In his presentation, Wing discusses the “Paleocene-Eocene Thermal Maximum” (or PETM) episode that occurred right here in the Big Horn Basin 56 million years ago. During the episode, a rapid increase in carbon dioxide resulted in large climatic and ecological changes, making the Big Horn Basin the best place in the world to study the PETM. He then explores what close study of this long-ago episode of global change tells us about what might happen in the future.

Wing was born in New Orleans and grew up there and in North Carolina. His first summer of field work in the Big Horn Basin — 52 years ago this month — made him want to be a paleontologist, and he has returned to the area nearly every summer since.

Wing has been a research scientist and curator of Fossil Plants at the Smithsonian National Museum of Natural History since 1984. His research focuses on ancient climate and plants. He was part of the team that created the Smithsonian’s National Hall of Fossils, Deep Time, which opened in 2019. A fellow of the Geological Society of America and the Paleontological Society, Wing was awarded the Paleontological Society Medal in 2021.
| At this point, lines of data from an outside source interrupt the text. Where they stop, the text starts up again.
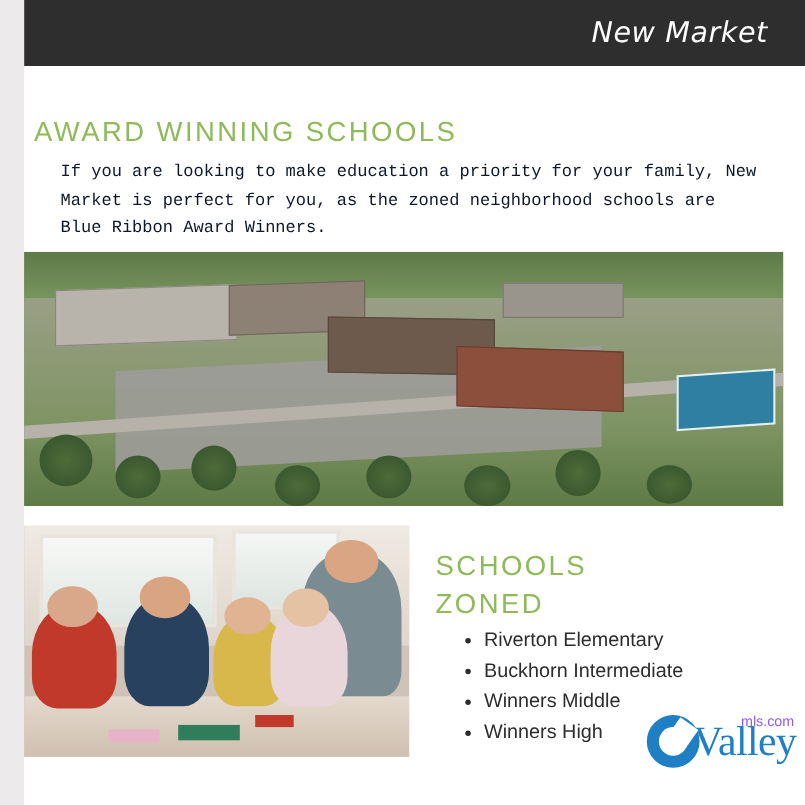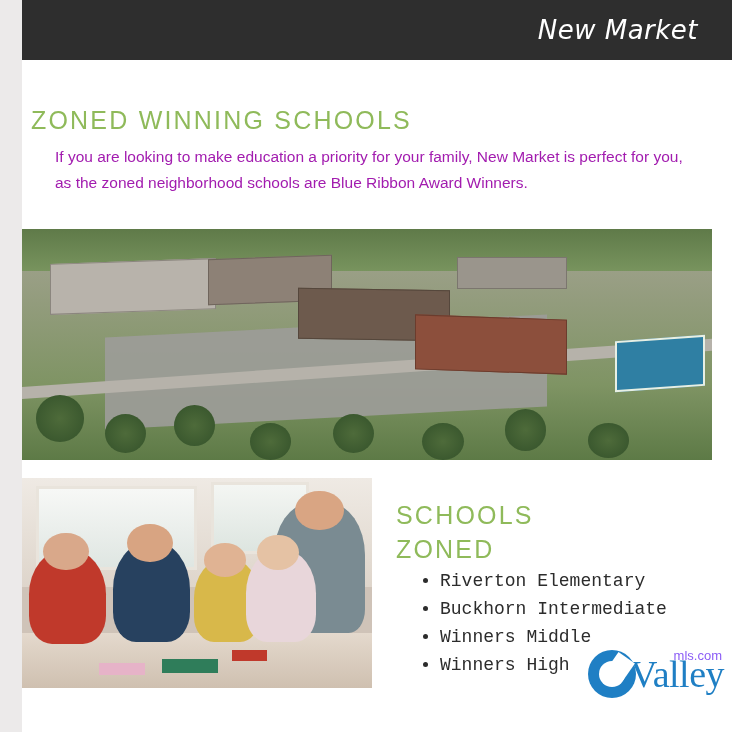--- a/index.html
+++ b/index.html
@@ -55,22 +55,22 @@
     letter-spacing: 2.2px;
     font-weight: 400;
     font-family: "Liberation Sans", sans-serif;
   }
   .body-text {
     position: absolute;
     left: 33px; top: 70px;
     width: 640px;
     font-size: 15.5px;
     line-height: 1.65;
-    color: #a21caf;
-    font-family: Liberation Sans, sans-serif;
+    color: #0f172a;
+    font-family: Liberation Mono, monospace;
   }
   
   .photo-aerial {
     position: absolute;
     left: 0px; top: 155px;
     width: 690px; height: 231px;
     overflow: hidden;
     background: #6f8c5a;
   }
   .photo-aerial .field-top {
@@ -176,21 +176,21 @@
     left: 374px; top: 425px;
     color: #8fba5a;
     font-size: 25px;
     letter-spacing: 2.2px;
     line-height: 1.35;
     font-weight: 400;
   }
   .zoned-list {
     position: absolute;
     left: 400px; top: 494px;
-    font-family: Liberation Mono, monospace;
+    font-family: Liberation Sans, sans-serif;
     font-size: 18px;
     color: #2c2c2c;
     line-height: 1.55;
   }
   .zoned-list li { margin-left: 18px; }
 
   
   .logo {
     position: absolute;
     right: 8px; bottom: 34px;
@@ -245,21 +245,21 @@
 <div class="page">
 
   <div class="left-band"></div>
 
   <div class="header">
     <div class="header-title">New Market</div>
   </div>
 
   <div class="content">
 
-    <div class="section-title">ZONED WINNING SCHOOLS</div>
+    <div class="section-title">AWARD WINNING SCHOOLS</div>
 
     <div class="body-text">If you are looking to make education a priority for your family, New Market is perfect for you, as the zoned neighborhood schools are Blue Ribbon Award Winners.</div>
 
     <div class="photo-aerial">
       <div class="field-top"></div>
       <div class="ground"></div>
       <div class="lot"></div>
       <div class="road"></div>
       <div class="bldg1"></div>
       <div class="bldg2"></div>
The free, in-person talk takes place Thursday, July 11, at noon in the Buffalo Bill Center of the West’s Coe Auditorium.

Those who prefer to attend the talk virtually via Zoom webinar may do so by registering in advance at us02web.zoom.us/webinar/register/WN_-XoD4Gh9TMKiHDatR3b6Xw.

The Draper Museum’s Lunchtime Expedition lecture series is made possible through support from Sage Creek Ranch and the Nancy-Carroll Draper Charitable Foundation. Most talks in the series take place the first Thursday of the month. The Aug. 1 lecture by Dr. Riley Bernard discusses bats.